=== PROBLEM TO SOLVE ===
The entries that follow include a run beginning at the line with "maximum. Ça sera vraiment super quand les" and ending at the line with "where to purchase"; restate that run word for word and leave the rest out.

=== SUPPLIED DATA ===
※ ※ ※

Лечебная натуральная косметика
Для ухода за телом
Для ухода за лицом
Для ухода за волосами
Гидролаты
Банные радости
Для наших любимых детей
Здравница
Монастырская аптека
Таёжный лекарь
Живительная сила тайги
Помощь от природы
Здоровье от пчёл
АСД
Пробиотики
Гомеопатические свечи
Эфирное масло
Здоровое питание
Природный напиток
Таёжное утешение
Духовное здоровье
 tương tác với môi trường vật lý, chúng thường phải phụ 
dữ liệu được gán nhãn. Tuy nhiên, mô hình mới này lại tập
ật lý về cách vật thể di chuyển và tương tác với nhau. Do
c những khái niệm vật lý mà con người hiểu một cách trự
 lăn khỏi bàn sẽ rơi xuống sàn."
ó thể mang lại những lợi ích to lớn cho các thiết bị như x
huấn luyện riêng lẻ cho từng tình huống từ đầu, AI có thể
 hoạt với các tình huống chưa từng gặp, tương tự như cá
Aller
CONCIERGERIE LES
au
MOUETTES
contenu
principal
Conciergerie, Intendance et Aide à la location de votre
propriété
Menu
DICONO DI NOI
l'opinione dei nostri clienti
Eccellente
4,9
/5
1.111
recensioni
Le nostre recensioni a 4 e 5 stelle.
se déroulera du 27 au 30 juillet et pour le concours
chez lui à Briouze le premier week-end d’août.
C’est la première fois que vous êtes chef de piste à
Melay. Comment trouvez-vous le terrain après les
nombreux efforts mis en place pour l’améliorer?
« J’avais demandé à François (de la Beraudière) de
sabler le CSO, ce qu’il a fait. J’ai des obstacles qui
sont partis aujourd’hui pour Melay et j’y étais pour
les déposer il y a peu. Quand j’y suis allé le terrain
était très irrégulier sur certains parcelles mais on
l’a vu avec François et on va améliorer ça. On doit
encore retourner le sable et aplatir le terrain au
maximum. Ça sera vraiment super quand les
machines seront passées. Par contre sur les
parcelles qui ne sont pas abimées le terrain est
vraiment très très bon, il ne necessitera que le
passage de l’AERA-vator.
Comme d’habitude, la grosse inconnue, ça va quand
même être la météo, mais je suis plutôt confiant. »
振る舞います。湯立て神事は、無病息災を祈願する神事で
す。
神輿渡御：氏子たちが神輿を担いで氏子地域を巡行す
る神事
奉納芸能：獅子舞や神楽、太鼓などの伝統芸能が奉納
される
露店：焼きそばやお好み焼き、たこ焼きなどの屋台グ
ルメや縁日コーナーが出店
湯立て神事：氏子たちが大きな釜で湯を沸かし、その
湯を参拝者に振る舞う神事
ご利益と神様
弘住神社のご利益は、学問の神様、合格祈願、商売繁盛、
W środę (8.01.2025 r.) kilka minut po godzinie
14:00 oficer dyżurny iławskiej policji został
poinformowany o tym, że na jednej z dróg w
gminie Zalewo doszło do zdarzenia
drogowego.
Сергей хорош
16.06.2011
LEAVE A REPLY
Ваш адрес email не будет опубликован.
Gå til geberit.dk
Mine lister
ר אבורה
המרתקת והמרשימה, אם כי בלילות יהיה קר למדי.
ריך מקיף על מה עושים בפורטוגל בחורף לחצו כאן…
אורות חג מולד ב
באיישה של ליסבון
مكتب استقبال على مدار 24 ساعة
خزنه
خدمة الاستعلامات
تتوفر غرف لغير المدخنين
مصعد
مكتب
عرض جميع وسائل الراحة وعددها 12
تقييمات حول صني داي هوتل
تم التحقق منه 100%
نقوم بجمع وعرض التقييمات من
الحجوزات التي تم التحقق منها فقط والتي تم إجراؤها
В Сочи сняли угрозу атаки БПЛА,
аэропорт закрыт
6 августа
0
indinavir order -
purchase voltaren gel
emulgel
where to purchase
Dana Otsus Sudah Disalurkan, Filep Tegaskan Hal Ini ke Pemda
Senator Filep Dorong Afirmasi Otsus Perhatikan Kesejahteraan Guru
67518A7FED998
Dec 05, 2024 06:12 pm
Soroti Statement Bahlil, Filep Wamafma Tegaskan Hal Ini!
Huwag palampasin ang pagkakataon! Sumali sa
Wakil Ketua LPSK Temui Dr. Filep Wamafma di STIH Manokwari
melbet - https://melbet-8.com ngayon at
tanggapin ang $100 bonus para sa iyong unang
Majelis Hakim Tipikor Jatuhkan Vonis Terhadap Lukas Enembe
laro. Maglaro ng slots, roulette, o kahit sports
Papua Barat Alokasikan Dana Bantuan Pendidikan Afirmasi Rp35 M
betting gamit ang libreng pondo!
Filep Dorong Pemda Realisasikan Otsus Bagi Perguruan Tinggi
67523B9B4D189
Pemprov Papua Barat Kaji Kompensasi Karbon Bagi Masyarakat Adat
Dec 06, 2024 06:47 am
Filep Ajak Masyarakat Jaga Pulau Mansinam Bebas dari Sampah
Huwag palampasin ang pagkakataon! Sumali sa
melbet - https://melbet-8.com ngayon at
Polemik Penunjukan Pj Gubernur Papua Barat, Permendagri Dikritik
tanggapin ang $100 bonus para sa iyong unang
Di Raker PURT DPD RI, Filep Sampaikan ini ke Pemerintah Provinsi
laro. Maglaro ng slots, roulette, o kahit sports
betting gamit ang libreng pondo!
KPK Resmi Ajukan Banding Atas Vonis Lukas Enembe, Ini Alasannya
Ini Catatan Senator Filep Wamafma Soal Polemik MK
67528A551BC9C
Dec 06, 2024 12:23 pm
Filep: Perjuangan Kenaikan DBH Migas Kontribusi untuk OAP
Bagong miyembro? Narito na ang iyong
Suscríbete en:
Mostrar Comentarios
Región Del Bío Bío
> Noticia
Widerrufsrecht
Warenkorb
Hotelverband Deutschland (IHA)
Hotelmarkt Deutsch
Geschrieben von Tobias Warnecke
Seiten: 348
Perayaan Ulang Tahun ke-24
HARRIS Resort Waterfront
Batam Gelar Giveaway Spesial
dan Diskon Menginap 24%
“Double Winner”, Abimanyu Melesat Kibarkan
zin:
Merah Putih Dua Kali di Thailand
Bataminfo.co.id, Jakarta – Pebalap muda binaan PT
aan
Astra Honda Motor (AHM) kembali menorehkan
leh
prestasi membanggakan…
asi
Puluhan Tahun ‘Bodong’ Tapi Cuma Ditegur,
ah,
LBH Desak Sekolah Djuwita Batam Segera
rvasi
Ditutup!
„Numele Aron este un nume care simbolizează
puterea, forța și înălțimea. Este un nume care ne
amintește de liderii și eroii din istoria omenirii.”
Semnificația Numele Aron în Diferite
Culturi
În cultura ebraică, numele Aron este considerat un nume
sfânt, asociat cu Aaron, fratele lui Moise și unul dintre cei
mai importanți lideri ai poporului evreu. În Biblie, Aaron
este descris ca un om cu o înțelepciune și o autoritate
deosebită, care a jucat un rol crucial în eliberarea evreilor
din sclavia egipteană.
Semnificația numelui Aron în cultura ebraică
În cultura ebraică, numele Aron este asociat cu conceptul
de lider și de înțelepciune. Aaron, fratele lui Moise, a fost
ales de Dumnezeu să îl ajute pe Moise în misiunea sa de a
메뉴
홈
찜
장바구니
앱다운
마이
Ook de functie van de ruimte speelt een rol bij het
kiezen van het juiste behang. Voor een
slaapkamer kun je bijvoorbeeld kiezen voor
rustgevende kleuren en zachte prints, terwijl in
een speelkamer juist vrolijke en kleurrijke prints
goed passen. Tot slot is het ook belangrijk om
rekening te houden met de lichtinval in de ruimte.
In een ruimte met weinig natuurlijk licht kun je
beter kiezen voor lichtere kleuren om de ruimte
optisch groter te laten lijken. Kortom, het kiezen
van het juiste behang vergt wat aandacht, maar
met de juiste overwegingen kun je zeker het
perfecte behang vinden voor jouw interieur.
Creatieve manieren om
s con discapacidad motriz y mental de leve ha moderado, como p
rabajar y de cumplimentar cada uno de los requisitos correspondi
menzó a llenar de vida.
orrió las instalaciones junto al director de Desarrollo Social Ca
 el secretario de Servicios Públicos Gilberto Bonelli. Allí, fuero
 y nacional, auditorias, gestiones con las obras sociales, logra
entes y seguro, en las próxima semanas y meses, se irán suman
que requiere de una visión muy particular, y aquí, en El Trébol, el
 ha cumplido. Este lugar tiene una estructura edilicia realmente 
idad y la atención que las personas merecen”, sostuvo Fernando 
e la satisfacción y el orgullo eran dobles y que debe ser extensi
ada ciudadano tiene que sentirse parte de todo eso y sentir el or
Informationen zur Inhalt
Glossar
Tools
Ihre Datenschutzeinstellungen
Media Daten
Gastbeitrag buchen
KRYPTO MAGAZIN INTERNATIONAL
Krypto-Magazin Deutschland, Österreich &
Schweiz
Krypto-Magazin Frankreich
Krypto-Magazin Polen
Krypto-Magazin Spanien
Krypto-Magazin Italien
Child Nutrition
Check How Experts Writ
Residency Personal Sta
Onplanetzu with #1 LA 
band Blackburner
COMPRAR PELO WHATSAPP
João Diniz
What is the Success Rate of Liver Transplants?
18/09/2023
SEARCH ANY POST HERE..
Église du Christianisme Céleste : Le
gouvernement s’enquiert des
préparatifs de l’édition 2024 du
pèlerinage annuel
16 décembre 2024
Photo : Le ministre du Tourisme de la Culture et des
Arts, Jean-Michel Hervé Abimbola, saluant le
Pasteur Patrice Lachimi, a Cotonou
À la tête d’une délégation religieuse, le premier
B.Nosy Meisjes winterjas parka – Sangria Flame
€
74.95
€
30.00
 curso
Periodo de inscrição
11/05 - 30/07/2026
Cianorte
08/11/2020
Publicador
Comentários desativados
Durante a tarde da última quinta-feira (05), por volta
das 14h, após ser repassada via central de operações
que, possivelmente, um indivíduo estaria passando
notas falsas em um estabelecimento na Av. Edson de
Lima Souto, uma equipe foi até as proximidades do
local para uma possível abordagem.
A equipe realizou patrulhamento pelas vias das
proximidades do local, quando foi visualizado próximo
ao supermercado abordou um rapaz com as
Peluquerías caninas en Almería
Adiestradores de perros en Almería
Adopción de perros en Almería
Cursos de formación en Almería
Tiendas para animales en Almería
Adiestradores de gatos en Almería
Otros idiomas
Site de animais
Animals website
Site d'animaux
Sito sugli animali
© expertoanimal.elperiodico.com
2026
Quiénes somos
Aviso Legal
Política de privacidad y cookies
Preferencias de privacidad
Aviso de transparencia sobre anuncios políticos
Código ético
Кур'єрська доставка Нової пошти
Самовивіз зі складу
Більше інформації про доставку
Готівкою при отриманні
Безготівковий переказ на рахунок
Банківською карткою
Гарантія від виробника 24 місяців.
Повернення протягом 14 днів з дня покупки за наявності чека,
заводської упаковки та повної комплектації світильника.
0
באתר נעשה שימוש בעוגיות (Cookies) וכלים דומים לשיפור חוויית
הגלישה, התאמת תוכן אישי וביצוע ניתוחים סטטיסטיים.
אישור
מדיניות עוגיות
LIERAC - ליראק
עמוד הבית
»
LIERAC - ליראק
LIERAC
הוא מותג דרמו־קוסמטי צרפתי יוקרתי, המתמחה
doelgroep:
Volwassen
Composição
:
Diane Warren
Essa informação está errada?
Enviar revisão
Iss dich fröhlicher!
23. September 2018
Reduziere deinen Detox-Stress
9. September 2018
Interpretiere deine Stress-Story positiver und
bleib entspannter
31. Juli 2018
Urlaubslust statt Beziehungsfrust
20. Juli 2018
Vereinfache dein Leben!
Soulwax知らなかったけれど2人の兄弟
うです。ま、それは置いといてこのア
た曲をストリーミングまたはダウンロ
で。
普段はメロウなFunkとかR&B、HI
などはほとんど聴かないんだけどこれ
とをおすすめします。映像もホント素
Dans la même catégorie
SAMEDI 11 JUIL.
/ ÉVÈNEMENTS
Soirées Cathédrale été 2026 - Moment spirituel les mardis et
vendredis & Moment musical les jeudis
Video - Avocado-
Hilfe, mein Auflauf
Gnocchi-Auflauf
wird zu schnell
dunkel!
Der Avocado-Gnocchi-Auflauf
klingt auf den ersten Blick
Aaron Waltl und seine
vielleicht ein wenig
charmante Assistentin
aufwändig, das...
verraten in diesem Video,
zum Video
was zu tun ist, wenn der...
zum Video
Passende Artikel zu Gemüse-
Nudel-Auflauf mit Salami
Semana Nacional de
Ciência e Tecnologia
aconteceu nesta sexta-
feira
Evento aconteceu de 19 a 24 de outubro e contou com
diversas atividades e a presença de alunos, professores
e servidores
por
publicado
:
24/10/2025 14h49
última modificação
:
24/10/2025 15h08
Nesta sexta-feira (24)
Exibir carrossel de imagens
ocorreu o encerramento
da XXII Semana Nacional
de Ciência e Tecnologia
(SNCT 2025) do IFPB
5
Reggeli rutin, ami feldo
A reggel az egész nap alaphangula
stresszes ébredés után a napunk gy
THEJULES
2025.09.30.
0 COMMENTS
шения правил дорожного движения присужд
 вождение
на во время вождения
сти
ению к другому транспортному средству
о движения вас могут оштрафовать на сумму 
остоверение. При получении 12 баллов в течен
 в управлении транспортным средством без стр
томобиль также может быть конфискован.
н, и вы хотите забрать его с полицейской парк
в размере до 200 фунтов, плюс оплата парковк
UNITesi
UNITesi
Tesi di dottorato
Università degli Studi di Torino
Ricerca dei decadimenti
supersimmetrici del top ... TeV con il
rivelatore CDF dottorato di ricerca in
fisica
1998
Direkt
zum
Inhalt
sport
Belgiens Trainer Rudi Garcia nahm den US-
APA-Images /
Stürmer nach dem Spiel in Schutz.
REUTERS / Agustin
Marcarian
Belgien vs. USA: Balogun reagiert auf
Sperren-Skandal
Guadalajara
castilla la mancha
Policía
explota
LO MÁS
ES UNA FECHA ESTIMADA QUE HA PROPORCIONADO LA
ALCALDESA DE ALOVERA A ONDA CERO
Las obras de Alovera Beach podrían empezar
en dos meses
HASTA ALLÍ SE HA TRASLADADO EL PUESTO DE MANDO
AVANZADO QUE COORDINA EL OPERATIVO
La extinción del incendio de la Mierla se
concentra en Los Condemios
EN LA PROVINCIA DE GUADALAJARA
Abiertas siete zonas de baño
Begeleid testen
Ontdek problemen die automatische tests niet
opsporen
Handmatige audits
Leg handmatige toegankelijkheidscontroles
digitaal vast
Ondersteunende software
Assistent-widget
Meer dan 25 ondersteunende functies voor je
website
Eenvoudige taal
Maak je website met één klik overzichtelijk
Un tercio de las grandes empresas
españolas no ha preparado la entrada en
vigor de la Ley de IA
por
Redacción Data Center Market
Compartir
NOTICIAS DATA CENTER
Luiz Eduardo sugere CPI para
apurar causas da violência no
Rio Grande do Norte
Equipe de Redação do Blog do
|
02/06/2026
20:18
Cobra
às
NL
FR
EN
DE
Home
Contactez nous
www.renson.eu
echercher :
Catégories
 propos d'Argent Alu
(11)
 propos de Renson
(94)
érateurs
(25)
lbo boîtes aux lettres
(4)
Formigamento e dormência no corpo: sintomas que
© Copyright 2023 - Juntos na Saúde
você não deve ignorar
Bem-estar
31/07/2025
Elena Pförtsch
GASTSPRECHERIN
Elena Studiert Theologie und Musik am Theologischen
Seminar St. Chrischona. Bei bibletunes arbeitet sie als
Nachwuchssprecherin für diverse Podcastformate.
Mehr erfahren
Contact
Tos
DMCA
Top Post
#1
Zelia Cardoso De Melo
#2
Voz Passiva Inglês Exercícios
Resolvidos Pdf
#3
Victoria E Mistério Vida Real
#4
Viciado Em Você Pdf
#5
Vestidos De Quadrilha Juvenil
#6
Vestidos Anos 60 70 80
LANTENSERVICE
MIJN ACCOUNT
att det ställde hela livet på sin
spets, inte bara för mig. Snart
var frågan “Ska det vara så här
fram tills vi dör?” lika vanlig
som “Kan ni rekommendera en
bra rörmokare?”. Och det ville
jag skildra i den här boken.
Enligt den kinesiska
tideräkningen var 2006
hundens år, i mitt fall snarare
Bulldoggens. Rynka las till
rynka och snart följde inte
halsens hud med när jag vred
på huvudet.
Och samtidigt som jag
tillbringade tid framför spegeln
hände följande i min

※ ※ ※

=== SOLUTION TO THIS PROBLEM ===
maximum. Ça sera vraiment super quand les
machines seront passées. Par contre sur les
parcelles qui ne sont pas abimées le terrain est
vraiment très très bon, il ne necessitera que le
passage de l’AERA-vator.
Comme d’habitude, la grosse inconnue, ça va quand
même être la météo, mais je suis plutôt confiant. »
振る舞います。湯立て神事は、無病息災を祈願する神事で
す。
神輿渡御：氏子たちが神輿を担いで氏子地域を巡行す
る神事
奉納芸能：獅子舞や神楽、太鼓などの伝統芸能が奉納
される
露店：焼きそばやお好み焼き、たこ焼きなどの屋台グ
ルメや縁日コーナーが出店
湯立て神事：氏子たちが大きな釜で湯を沸かし、その
湯を参拝者に振る舞う神事
ご利益と神様
弘住神社のご利益は、学問の神様、合格祈願、商売繁盛、
W środę (8.01.2025 r.) kilka minut po godzinie
14:00 oficer dyżurny iławskiej policji został
poinformowany o tym, że na jednej z dróg w
gminie Zalewo doszło do zdarzenia
drogowego.
Сергей хорош
16.06.2011
LEAVE A REPLY
Ваш адрес email не будет опубликован.
Gå til geberit.dk
Mine lister
ר אבורה
המרתקת והמרשימה, אם כי בלילות יהיה קר למדי.
ריך מקיף על מה עושים בפורטוגל בחורף לחצו כאן…
אורות חג מולד ב
באיישה של ליסבון
مكتب استقبال على مدار 24 ساعة
خزنه
خدمة الاستعلامات
تتوفر غرف لغير المدخنين
مصعد
مكتب
عرض جميع وسائل الراحة وعددها 12
تقييمات حول صني داي هوتل
تم التحقق منه 100%
نقوم بجمع وعرض التقييمات من
الحجوزات التي تم التحقق منها فقط والتي تم إجراؤها
В Сочи сняли угрозу атаки БПЛА,
аэропорт закрыт
6 августа
0
indinavir order -
purchase voltaren gel
emulgel
where to purchase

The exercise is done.